52.アレルギー性鼻炎の対策と治療(7)
 2番目のお話:子どもは花粉症になりにくい。
 これまで私たちの解説から、アレルギーの成立にはアレルゲンの暴露量と暴露時間の関係していることが、ご理解いただけたことと思います。アレルゲンの中でもダニはHDは一年中身の回りに存在しますが、スギなどの花粉はシーズン中だけであってつまり年の内2カ月程度しか身近には存在しません。ですからダニ・HDに比べて、例えばスギ花粉への暴露時間は6分の1です。そうすると、人体がダニ・HDにアレルギーを生じるようになるのにもしも1年間暴露されることが条件だったとするならば、スギ花粉に対してアレルギーを起こすには6年間が必要だという単純計算になります。
 ですから子どもは6歳を過ぎるまでスギ花粉症にはなりにくい、そういう事実はあってもおかしくないのです。

 3番目のお話:ダニのアレルギーになっていると、花粉症になり易い。
 遺伝子レベルでアレルギーになり易い素質はある、つまるそういうDNAを個人が保有していることはありますから、ダニのアレルギーのある個人が後刻スギ花粉症になるということは考えられます。しかしダニ・アレルギーがスギ花粉症を誘発するとは考えられません。このお話の真実の内容は2番目のお話に記したように、アレルギーになり易いDNAを持っている個人は身近なダニ・HDにまずアレルギーを生じ、その何年か後にスギ花粉症になるという意味であると理解するべきでしょう。

 なお、ダニやHDとスギについてアレルギーのある方が冬季、ダニ・HDアレルギーに悩まされていると、スギの少量飛散にも反応して発作がひどくなります。鼻粘膜が過敏状態にあるために、わずかな数のスギ花粉でも過剰反応を生じ易いのです。その意味では、このような方では、冬季のダニ・HDアレルギーのコントロールが、スギ花粉症悪化の予防に役立つと言えそうです。住環境の整備をアレルギー予防の最大策として私たちが力説する所以です。
 異常、本書では、ダニに対するアレルギー性鼻炎やスギ花粉症について、従来伝えられて来た俗説の顕証も含めて解説してきました。
 日本人の国民病とも形容されるスギ花粉症やダニによるアレルギー性鼻炎の有効な対策として本書を活用して頂ければ何よりです。

おわりに
 本書を書いていて、今更ながら10年前のことを思い出しました。
 冷夏で国外から米を輸入せねばならなかった1993年。その余波でスギ花粉飛散の激減した1994年春。反動のように猛暑だった1994年夏と、その結果として史上最大のスギ花粉飛散量を記録した1995年春。

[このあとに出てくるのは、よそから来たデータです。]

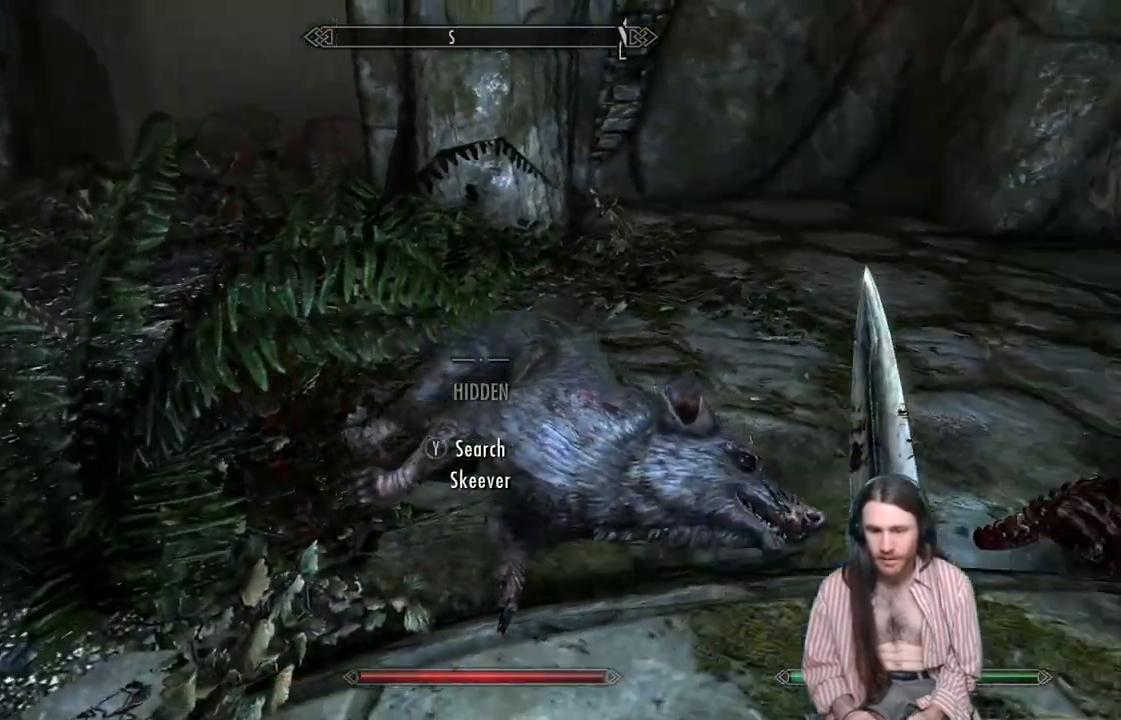
{"buttons": [], "left_stick": "center", "right_stick": "center", "events": [[50, "left_stick", "center"], [117, "left_stick", "up"], [133, "right_stick", "down"], [333, "left_stick", "center"], [333, "right_stick", "center"], [350, "Y", "down"], [500, "Y", "up"]]}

 10年たって、その再現であったかのような2003年夏の寒さ。2004年春のスギ花粉激減。猛暑の2004年夏があって、さて、この春のスギ花粉飛散状況はどうなるのでしょうか。
 花子さんを主人公にした1冊目の花粉症コミックに対して、太郎さんを主役とした8冊目の医学コミックはダニ・アレルギーがテーマでした。
 花粉症などアレルギー性鼻炎については、巷間さまざまのお話が罷り通っていて、ややもすると正確な知識の得にくい状況にありました。その意味で本書は、そうした俗説がもはや通用しないことを読者の皆様にご理解頂く上で、いささかなりともお役に立つのではないかと、愚考致します。

 読者の皆様は先刻ご承知のことと思いますが、これまで出版した医学コミックは当院のホームページで読むことができます。第1刊~第7刊までのコミックを書店で入手しにくい場合には、ホームページ(https://www.3443.or.jp)を活用して耳鼻咽喉科疾患に関する正確な知識を得てください。

あとがき
 まだ医学生であった私が、アレルギー疾患についてその理論と臨床に接したのは、岩手医科大学第3内科の光井庄太郎教授と須藤守夫助教授による名講義が初めてであった。
 30年前のその当時、まさかここまでアレルギーの研究にのめり込むことになろうとは、私自身夢にも思わなかった。

 私がのめり込むことになった最初のきっかけは、1976年に春休みを利用して見学に出掛けた秋田大学耳鼻咽喉科での体験であった。
 戸川清教授始め3名のみのスタッフながら精力的に臨床・研究をこなしていた秋大耳鼻科だったが、その中でも38歳の今野昭義助教授の奮迅振りは際立っていた。一日中悪性腫瘍の摘出手術と再建手術に全力を注ぎながら、休日も返上して鼻呼吸やアレルギー性鼻炎の研究のため、たった一人で研究室に篭っていたのである。

 後から聞いたエピソードではあるが、この時期今野先生は「秋田の猪」というあだ名を蒙っていたそうである。それに関して自分で意識したことはまったく無いのだが、今の私の研究にかける猪突猛進振りは、どう考えてもこの折今野先生に「探求心」という名前のバイ菌をうつされてしまったような気もする。

 今野先生はその後、千葉大学耳鼻咽喉科の教授に昇進なさるが、「探求心」にまかせてアレルギー研究に邁進していた私に、更なる飛躍の機会を与えてくれた研究者がいる。
 それが本書の主役でもある白川太郎・京都大学院教授で、本書にも出て来る寄生虫によるスギ花粉症抑制説の打破に私が力を注いでいた頃、物心両面で私の支えとなってくれた。
 白川教授には、私が主任教授を務める南京医科大学国際鼻アレルギーセンターの客員教授を引き受けて頂いたり、南京医科大学の若手医師の国際的な発展にお力添えを頂いたりしており、御礼の言葉すら無い。

 本書は小難しい医学理論をやさしく噛み砕いた読み易い医学コミックだが、本書を書き上げるまでにここにお名前を挙げた諸先生のご指導が無ければ、本書は完成していなかったに違いない。
 諸先生を始め、本書の出版にご尽力頂いた関係者、そしてぐるうぷ場の皆様に心より感謝申し上げる。